As can be understood from the above explanation, the construction method of the present invention adopts the helical construction method for assembling the inner tank IS, so there is less work at high places, and as a result, the completeness of the work is increased. Since welding, which is the main work in tank IS assembly, can be done at a fixed and low location (the side plate member assembly position), higher quality inner tank assembly is possible.

Furthermore, the biggest advantage of this method is that the roofs of the inner and outer tanks
and 11 at the initial stage of inner tank assembly, i.e.
The assembly is carried out at the point shown in FIG. 3, and the assembly work is carried out at a position as low as possible to maintain safety and quality as described above.

Therefore, as explained at the beginning, compared to the conventional construction method in which the roof is erected after the peripheral walls of the inner and outer tanks have been assembled, the work is not only safer, but the quality of the finished product is significantly improved, and the construction period is also reduced.

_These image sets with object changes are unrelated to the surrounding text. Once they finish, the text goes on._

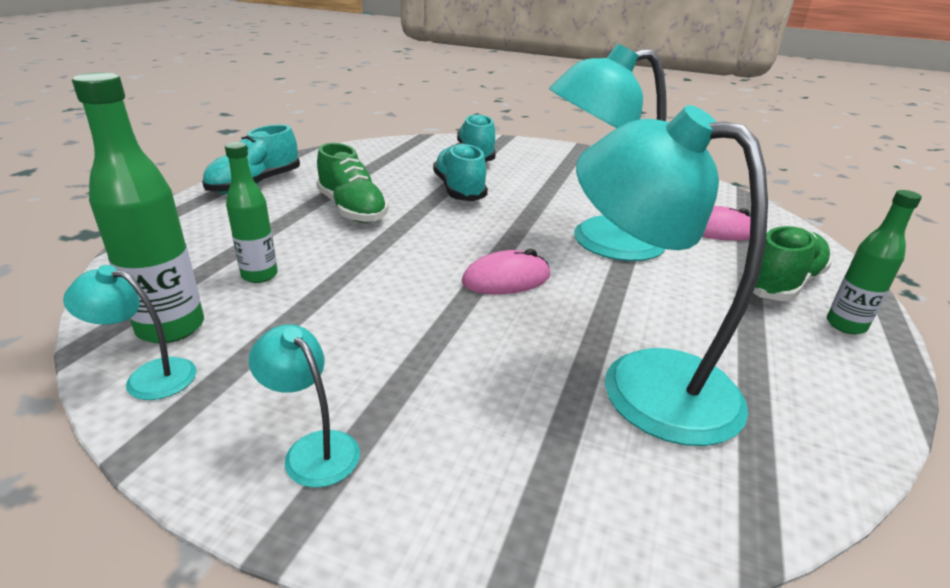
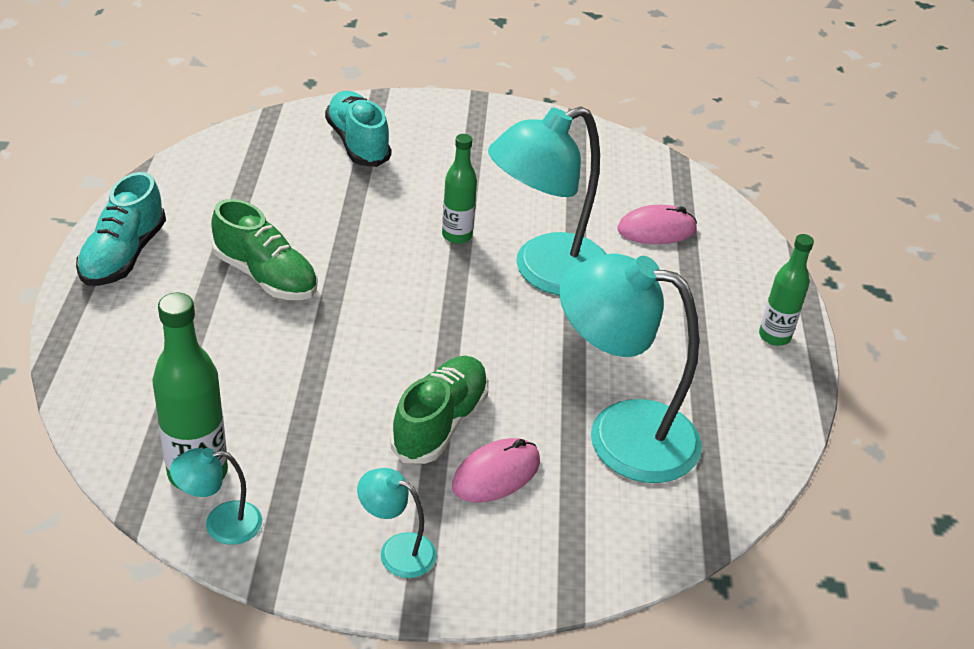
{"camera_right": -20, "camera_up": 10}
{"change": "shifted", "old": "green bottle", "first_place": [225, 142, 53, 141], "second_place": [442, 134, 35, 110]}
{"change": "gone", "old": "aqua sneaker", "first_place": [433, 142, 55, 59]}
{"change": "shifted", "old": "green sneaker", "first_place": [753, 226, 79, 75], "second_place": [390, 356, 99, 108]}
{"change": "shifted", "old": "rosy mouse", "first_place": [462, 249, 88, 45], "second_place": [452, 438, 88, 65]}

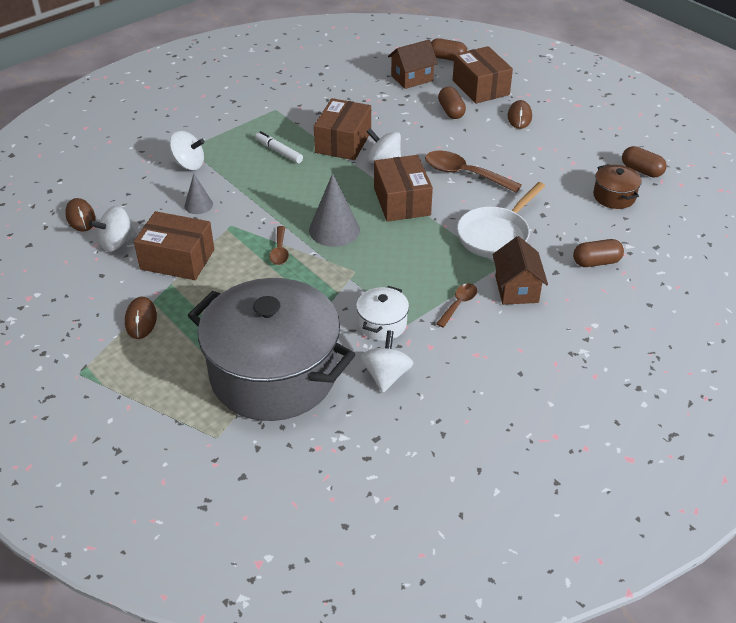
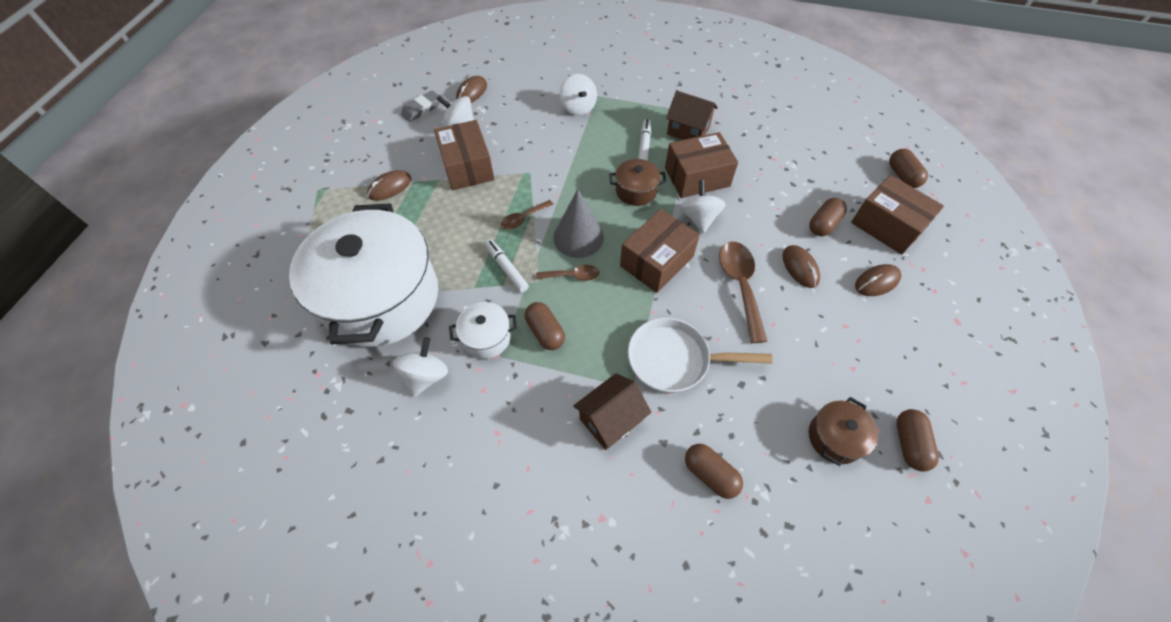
{"camera_right": 55, "camera_up": 15}
{"change": "shifted", "old": "brown house", "first_place": [388, 40, 50, 49], "second_place": [666, 91, 52, 49]}
{"change": "rotated", "old": "brown box", "first_place": [453, 46, 60, 58], "second_place": [851, 175, 93, 80], "degrees": -75}
{"change": "gone", "old": "gray solid cone", "first_place": [184, 174, 29, 40]}
{"change": "repainted", "old": "gray cooking pot", "new": "snow-white cooking pot", "first_place": [188, 278, 167, 143], "second_place": [289, 203, 149, 144]}
{"change": "shifted", "old": "brown spoon", "first_place": [436, 284, 41, 44], "second_place": [536, 265, 64, 16]}
{"change": "rotated", "old": "snow-white toy top", "first_place": [360, 330, 54, 63], "second_place": [393, 337, 55, 60], "degrees": -45}
{"change": "new", "new": "gray gum eraser", "second_place": [401, 90, 39, 32]}
{"change": "new", "new": "brown cooking pot", "second_place": [609, 159, 57, 47]}
{"change": "new", "new": "snow-white marker pen", "second_place": [485, 239, 44, 53]}
{"change": "new", "new": "brown mouse", "second_place": [782, 245, 38, 43]}
{"change": "new", "new": "brown pill", "second_place": [525, 302, 40, 48]}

However, it has the advantage of being able to shorten the construction period compared to conventional methods.

[Brief explanation of the drawing]

FIGS. 1 to 5 are flowcharts showing the construction method of the present invention in the order of construction steps. IS...Inner tank, OS...Outer tank, 1...Basic concrete,
2...Support pile, 3...Outer tank bottom plate, 4...Ring concrete, 5...Annual plate of inner tank, 6...Inner tank lowermost circumferential wall part, 7...Same mouth rim, 8...Roller, 9
...Inner tank uppermost peripheral wall part, 10...Roof of inner tank, 11
...Outer tank roof, 12...Gap, 13...Side plate member.

Claims (1)

[Claims] 1. In parallel with the construction of the outer tank with breast-stressed concrete, the lowermost circumferential wall of the metal inner tank is assembled inside the outer tank, and then the uppermost circumferential wall is attached to the lowermost circumferential wall using rollers. Assemble it so that it can be pushed up by rotating it spirally, and then assemble the inner tank roof and the outer tank roof on top of that uppermost peripheral wall part to form a double roof structure. Then, the inner tank roof, the outer tank roof, and the uppermost peripheral wall portion are integrally rotated spirally and pushed up, and the intermediate portion of the inner tank peripheral wall is successively joined to the uppermost peripheral wall portion, and the intermediate peripheral wall portion is After completing the assembly, the rollers are removed, the inner tank peripheral wall is integrally joined, and the outer periphery of the outer tank roof is attached to the upper end of the outer tank.